The sales methodology used by this group of counterfeiters, according to the indictment, was to sell the items at flea markets or "purse parties." Indeed, it is alleged that they held more than 230 purse parties throughout Massachusetts.
According to an ICE statement:
The public needs to know that when they buy a counterfeit purse at a house party or on the street, their dollars are ultimately helping to finance large-scale counterfeiting organizations. And every time they buy a knock-off purse, they are contributing to legitimate companies losing billions of dollars in revenue to counterfeiting every year.
Entertainment
In November 2005, a judge in Hong Kong sentenced Chan Nai-ming to three months in jail for the copying and distribution of three motion pictures via the Internet. Chan operated under the Internet alias "Big Crook," utilized BitTorrent software to conduct the file sharing, and apparently did not charge for the films.
The Chan case was the first in Hong Kong to result in a jail sentence for the online piracy of motion pictures. Customs investigators determined that 30 to 40 individuals accessed Chan's computer to obtain illicit copies. The fact that Chan did not charge for the films was not found to be material.
Meanwhile, Antipiratbyran, the Swedish anti-piracy group, was disciplined by the country's Data Inspection Board for breaking privacy data rules in its hunt for illegal file sharers. In its exuberance to locate and identify individuals who were illegally sharing music and film files over the Internet, it hired a paid informant within Bahnof, a Swedish ISP, to provide the IP addresses of "file sharers" within the network. The Data Inspection Board noted that an individual's IP address is considered private, and the manner in which the information was collected illegal.

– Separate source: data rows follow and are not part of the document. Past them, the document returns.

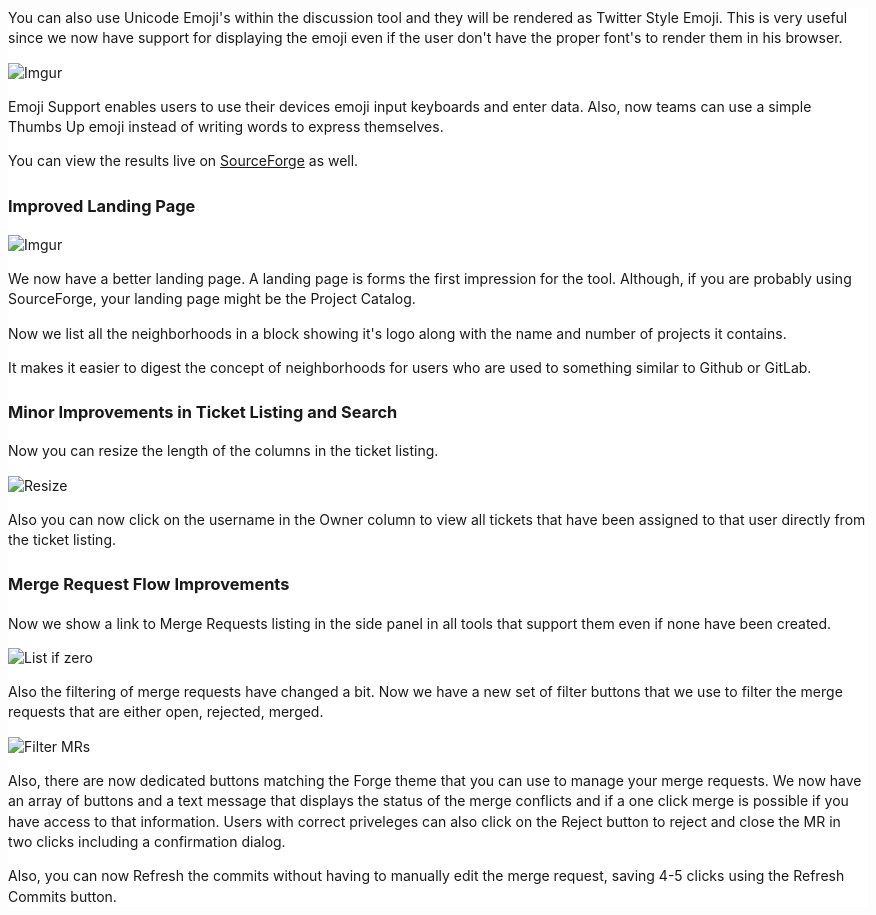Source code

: You can also use Unicode Emoji's within the discussion tool and they will be rendered as Twitter Style Emoji. This is very useful since we now have support for displaying the emoji even if the user don't have the proper font's to render them in his browser. 

![Imgur](https://i.imgur.com/LoTab39.png)

Emoji Support enables users to use their devices emoji input keyboards and enter data. Also, now teams can use a simple Thumbs Up emoji instead of writing words to express themselves.

You can view the results live on [SourceForge](https://sourceforge.net/p/texstudio/bugs/1872/) as well.

### Improved Landing Page

![Imgur](https://i.imgur.com/kvul0nB.png)

We now have a better landing page. A landing page is forms the first impression for the tool. Although, if you are probably using SourceForge, your landing page might be the Project Catalog. 

Now we list all the neighborhoods in a block showing it's logo along with the name and number of projects it contains. 

It makes it easier to digest the concept of neighborhoods for users who are used to something similar to Github or GitLab.

### Minor Improvements in Ticket Listing and Search

Now you can resize the length of the columns in the ticket listing.

![Resize](https://i.imgur.com/iC3fGex.gif)

Also you can now click on the username in the Owner column to view all tickets that have been assigned to that user directly from the ticket listing.

### Merge Request Flow Improvements

Now we show a link to Merge Requests listing in the side panel in all tools that support them even if none have been created. 

![List if zero](https://i.imgur.com/tfTkcjR.png)

Also the filtering of merge requests have changed a bit. Now we have a new set of filter buttons that we use to filter the merge requests that are either open, rejected, merged. 

![Filter MRs](https://i.imgur.com/izu38m5.png)

Also, there are now dedicated buttons matching the Forge theme that you can use to manage your merge requests. We now have an array of buttons and a text message that displays the status of the merge conflicts and if a one click merge is possible if you have access to that information. Users with correct priveleges can also click on the Reject button to reject and close the MR in two clicks including a confirmation dialog. 

Also, you can now Refresh the commits without having to manually edit the merge request, saving 4-5 clicks using the Refresh Commits button.
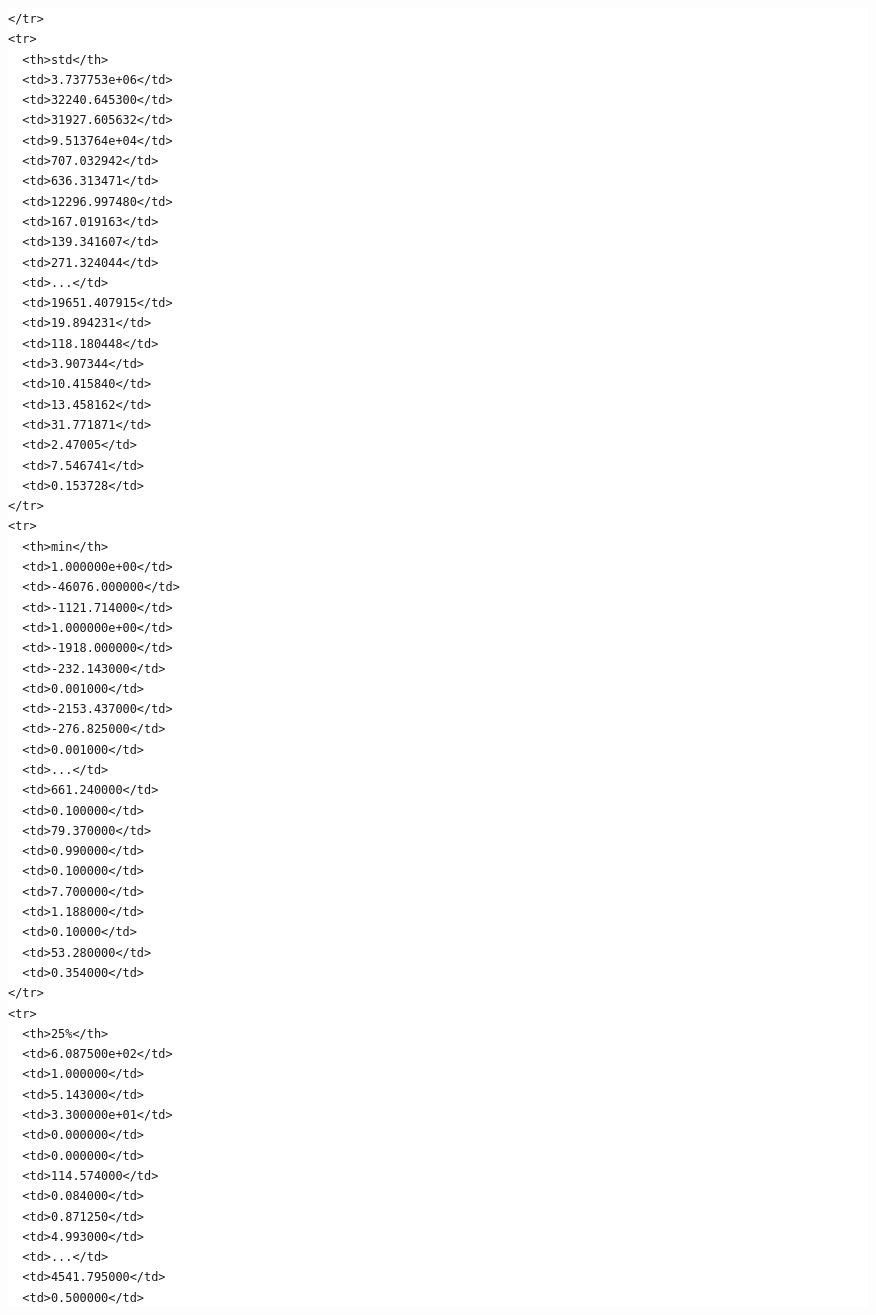     </tr>
    <tr>
      <th>std</th>
      <td>3.737753e+06</td>
      <td>32240.645300</td>
      <td>31927.605632</td>
      <td>9.513764e+04</td>
      <td>707.032942</td>
      <td>636.313471</td>
      <td>12296.997480</td>
      <td>167.019163</td>
      <td>139.341607</td>
      <td>271.324044</td>
      <td>...</td>
      <td>19651.407915</td>
      <td>19.894231</td>
      <td>118.180448</td>
      <td>3.907344</td>
      <td>10.415840</td>
      <td>13.458162</td>
      <td>31.771871</td>
      <td>2.47005</td>
      <td>7.546741</td>
      <td>0.153728</td>
    </tr>
    <tr>
      <th>min</th>
      <td>1.000000e+00</td>
      <td>-46076.000000</td>
      <td>-1121.714000</td>
      <td>1.000000e+00</td>
      <td>-1918.000000</td>
      <td>-232.143000</td>
      <td>0.001000</td>
      <td>-2153.437000</td>
      <td>-276.825000</td>
      <td>0.001000</td>
      <td>...</td>
      <td>661.240000</td>
      <td>0.100000</td>
      <td>79.370000</td>
      <td>0.990000</td>
      <td>0.100000</td>
      <td>7.700000</td>
      <td>1.188000</td>
      <td>0.10000</td>
      <td>53.280000</td>
      <td>0.354000</td>
    </tr>
    <tr>
      <th>25%</th>
      <td>6.087500e+02</td>
      <td>1.000000</td>
      <td>5.143000</td>
      <td>3.300000e+01</td>
      <td>0.000000</td>
      <td>0.000000</td>
      <td>114.574000</td>
      <td>0.084000</td>
      <td>0.871250</td>
      <td>4.993000</td>
      <td>...</td>
      <td>4541.795000</td>
      <td>0.500000</td>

In August 2005, the Motion Picture Association of America (MPAA) declared Internet-driven film piracy losses to be approximately $1.9 billion, and that the overall piracy of films in other formats was estimated to be $3.5 billion.
And yet, instead of expending its energy searching out wholesale pirates, the MPAA, on behalf of the major studios, filed 286 lawsuits against individuals whose names were provided by 30 BitTorrent site operators who were shut down earlier in 2005. These prosecutions, although appropriate, are insignificant. Of course, the suits against individuals aren't difficult to win, since most individuals don't have the fiscal resources to compete with the MPAA or the motion picture industry itself. But it would certainly be more effective for the MPAA to invest its investigative funds in identifying those organizations with robust infrastructure producing thousands of copies.